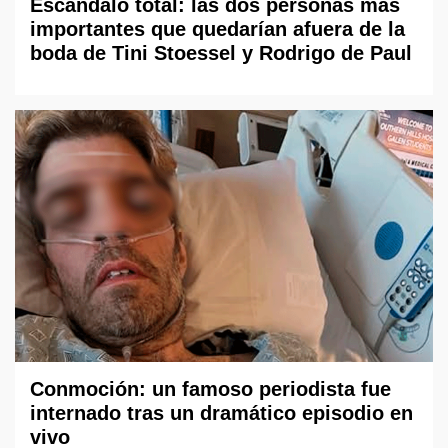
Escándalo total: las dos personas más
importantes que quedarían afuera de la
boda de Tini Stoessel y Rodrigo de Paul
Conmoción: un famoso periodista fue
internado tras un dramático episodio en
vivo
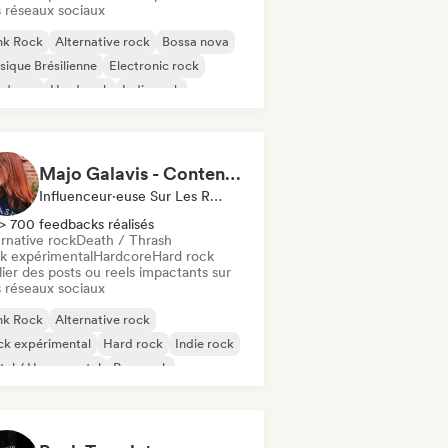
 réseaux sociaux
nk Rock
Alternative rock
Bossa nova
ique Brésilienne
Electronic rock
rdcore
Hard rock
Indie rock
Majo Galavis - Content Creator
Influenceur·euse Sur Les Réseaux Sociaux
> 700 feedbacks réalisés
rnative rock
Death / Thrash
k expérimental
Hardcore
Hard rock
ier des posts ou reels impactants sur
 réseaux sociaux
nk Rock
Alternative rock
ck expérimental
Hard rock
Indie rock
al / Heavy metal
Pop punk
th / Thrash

====

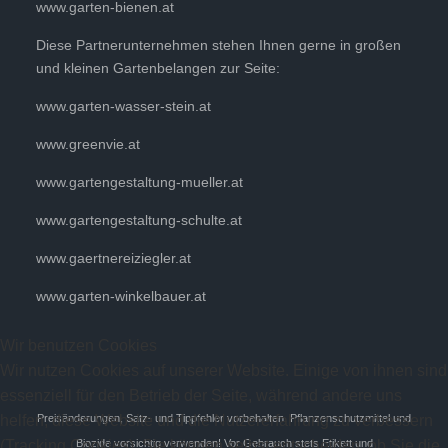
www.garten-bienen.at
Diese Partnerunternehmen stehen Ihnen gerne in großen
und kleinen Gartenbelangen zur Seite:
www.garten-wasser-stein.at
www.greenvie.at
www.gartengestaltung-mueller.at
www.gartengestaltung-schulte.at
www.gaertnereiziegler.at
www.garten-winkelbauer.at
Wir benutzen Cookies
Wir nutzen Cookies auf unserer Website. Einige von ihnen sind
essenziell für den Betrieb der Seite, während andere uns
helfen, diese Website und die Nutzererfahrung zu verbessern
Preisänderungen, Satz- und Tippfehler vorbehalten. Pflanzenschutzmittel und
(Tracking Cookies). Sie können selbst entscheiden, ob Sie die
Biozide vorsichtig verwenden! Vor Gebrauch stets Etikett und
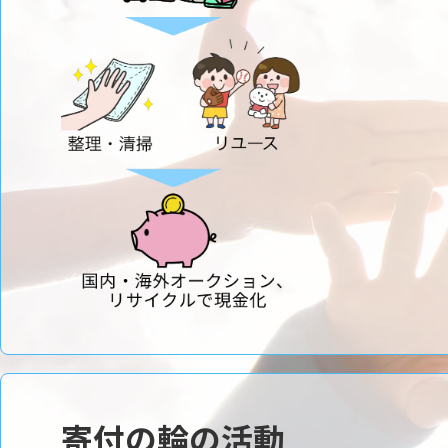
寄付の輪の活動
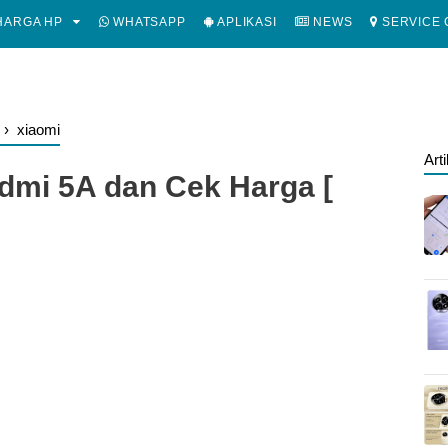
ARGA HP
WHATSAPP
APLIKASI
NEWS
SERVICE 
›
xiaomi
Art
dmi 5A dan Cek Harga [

====

__Task statement__.
Reproduce the lines of the records starting at the one containing "www.garten-bienen.at" and ending at the one containing "dmi 5A dan Cek", both included, and omit the pictures.

__Response area__.
www.garten-bienen.at
Diese Partnerunternehmen stehen Ihnen gerne in großen
und kleinen Gartenbelangen zur Seite:
www.garten-wasser-stein.at
www.greenvie.at
www.gartengestaltung-mueller.at
www.gartengestaltung-schulte.at
www.gaertnereiziegler.at
www.garten-winkelbauer.at
Wir benutzen Cookies
Wir nutzen Cookies auf unserer Website. Einige von ihnen sind
essenziell für den Betrieb der Seite, während andere uns
helfen, diese Website und die Nutzererfahrung zu verbessern
Preisänderungen, Satz- und Tippfehler vorbehalten. Pflanzenschutzmittel und
(Tracking Cookies). Sie können selbst entscheiden, ob Sie die
Biozide vorsichtig verwenden! Vor Gebrauch stets Etikett und
寄付の輪の活動
ARGA HP
WHATSAPP
APLIKASI
NEWS
SERVICE 
›
xiaomi
Art
dmi 5A dan Cek Harga [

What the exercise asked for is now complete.